An external magnetic field breaks the spectrum degeneracy causing the spectrum splitting into eight branches of quasi-particle excitations. The value of gap decreases with increasing magnetic field and the gap closes at a critical value \(H_c\). The spectra of the quasi-particle excitations of an electron liquid calculated for the chain and square lattice correspondingly (where at \(H=0\) \(\Delta =0.1656\) and at \(H_c=0.0828\) \(\Delta =0\)) are shown in Figs. 3 and 4. The effect of magnetic field on the phase state of the electron liquid is reduced to a decrease in the gap. For \(H>H_c\) the quasi-particle spectrum is gapless and KIS disappears.

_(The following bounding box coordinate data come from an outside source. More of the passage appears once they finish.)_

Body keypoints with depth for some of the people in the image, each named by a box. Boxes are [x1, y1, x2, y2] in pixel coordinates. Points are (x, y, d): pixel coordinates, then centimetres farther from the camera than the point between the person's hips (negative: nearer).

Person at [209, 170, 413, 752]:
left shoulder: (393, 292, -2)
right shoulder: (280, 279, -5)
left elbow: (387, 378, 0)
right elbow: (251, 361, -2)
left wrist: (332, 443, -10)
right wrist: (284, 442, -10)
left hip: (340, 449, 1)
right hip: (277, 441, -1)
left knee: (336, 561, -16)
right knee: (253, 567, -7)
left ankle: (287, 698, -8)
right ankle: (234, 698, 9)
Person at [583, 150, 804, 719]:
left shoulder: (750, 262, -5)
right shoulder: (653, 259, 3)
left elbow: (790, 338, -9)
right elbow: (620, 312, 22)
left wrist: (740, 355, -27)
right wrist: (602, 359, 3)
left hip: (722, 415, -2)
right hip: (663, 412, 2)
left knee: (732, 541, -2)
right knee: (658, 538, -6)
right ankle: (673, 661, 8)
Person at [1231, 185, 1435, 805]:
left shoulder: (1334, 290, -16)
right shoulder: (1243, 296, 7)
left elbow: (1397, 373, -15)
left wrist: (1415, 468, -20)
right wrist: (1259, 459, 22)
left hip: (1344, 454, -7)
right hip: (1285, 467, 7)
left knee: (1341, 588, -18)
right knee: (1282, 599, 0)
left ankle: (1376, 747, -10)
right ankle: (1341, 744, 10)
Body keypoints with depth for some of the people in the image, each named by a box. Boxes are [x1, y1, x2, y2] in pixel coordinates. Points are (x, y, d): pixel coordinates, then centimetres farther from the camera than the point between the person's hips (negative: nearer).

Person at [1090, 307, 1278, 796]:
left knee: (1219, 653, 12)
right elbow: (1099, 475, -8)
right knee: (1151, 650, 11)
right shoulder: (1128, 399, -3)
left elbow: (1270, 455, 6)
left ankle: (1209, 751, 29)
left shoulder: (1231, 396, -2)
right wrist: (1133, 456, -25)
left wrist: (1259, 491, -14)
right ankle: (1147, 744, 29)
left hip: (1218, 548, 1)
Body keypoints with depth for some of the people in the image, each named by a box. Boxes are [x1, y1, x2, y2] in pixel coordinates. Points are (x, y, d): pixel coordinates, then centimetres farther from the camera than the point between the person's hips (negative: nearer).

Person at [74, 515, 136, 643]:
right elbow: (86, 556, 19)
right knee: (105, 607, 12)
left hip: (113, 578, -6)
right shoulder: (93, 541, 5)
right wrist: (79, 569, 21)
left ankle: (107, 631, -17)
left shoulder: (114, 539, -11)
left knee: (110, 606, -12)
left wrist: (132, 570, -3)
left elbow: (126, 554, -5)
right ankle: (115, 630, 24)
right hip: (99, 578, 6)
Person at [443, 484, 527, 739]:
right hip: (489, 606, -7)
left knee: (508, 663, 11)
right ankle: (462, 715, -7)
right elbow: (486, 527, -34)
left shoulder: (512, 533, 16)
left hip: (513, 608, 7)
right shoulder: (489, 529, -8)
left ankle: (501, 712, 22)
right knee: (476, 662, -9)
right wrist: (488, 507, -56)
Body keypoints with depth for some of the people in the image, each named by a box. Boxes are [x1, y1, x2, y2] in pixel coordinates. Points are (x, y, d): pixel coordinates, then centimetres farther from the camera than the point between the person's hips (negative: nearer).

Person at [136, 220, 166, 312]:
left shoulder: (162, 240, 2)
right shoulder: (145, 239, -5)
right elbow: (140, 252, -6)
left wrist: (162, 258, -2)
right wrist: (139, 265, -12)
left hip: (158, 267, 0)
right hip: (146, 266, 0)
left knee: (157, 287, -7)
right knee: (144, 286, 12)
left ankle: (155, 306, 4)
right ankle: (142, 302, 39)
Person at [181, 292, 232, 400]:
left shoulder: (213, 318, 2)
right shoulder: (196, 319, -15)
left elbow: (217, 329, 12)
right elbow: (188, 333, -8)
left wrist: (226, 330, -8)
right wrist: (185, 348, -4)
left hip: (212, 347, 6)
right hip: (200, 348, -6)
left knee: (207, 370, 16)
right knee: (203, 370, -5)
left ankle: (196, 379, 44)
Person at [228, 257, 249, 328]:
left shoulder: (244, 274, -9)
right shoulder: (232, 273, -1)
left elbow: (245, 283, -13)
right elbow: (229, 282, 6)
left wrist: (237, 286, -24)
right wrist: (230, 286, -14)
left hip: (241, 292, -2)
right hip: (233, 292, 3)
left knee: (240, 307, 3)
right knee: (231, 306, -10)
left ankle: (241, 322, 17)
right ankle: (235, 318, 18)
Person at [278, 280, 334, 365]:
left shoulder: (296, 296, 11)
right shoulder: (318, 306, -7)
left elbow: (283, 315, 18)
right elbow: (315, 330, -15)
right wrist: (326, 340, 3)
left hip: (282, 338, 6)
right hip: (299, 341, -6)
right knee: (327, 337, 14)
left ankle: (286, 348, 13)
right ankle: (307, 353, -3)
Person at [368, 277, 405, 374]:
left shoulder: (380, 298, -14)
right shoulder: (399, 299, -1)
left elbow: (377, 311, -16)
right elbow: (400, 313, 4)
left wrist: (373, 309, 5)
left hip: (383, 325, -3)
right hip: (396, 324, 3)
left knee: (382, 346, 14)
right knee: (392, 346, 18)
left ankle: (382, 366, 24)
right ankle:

The behavior of electron liquid in the small magnetic fields \(H<H_c\) at which KIS realized is studied. The nature of the Kondo insulator and topological KISs is similar and the topological states define the surface properties of compounds while the bulk their properties are the same usually.

Conclusion

The symmetric Anderson lattice at half-filling for different dimensions is studied. We propose a new physical mechanism for the formation of KIS using the mean field approach . The behavior of electron liquid in KIS is similar to the Majorana spin liquid behavior in the Kitaev model. The local moments of d-electrons form a static \(Z_2\)-field in symmetric Anderson lattice where band electrons move. At half filled occupation the ground state configuration of this field corresponds to the lattice with a double cell. In contrast to the gapless Majorana spin liquid, an electron liquid in KIS is gapped. The scattering of band electrons on d-electrons depends on their spins In the Kondo problem and the spin flip scattering dominates and forms the Abrikosov-Suhl resonance. Due to a static \(Z_2\)-field s-electrons hybridize with d-electrons with energies determined by the field. This one-particle consideration makes it possible to take into account the interaction between \(s-\) and \(d-\)electrons in the framework the Hamiltonian that does not break the symmetry of the model for arbitrary dimension.

In one-particle effective Hamiltonian s- and d-electrons are hybridized with the same spins, in this case, a static \(Z_2\)-field changes the energies of the local d-states with which the band electrons are hybridized. Thus, the band electrons are hybridized successively with different local d-states. In the symmetric Anderson model at half filling, the spectrum of quasi-particle excitations is symmetric with respect to zero energy, it is similar to Majorana’s spectrum. The value of the gap is determined by both v and U and the gap protects KIS. There is a critical value of the magnetic field at which the gap closes and this way a phase state is destroyed.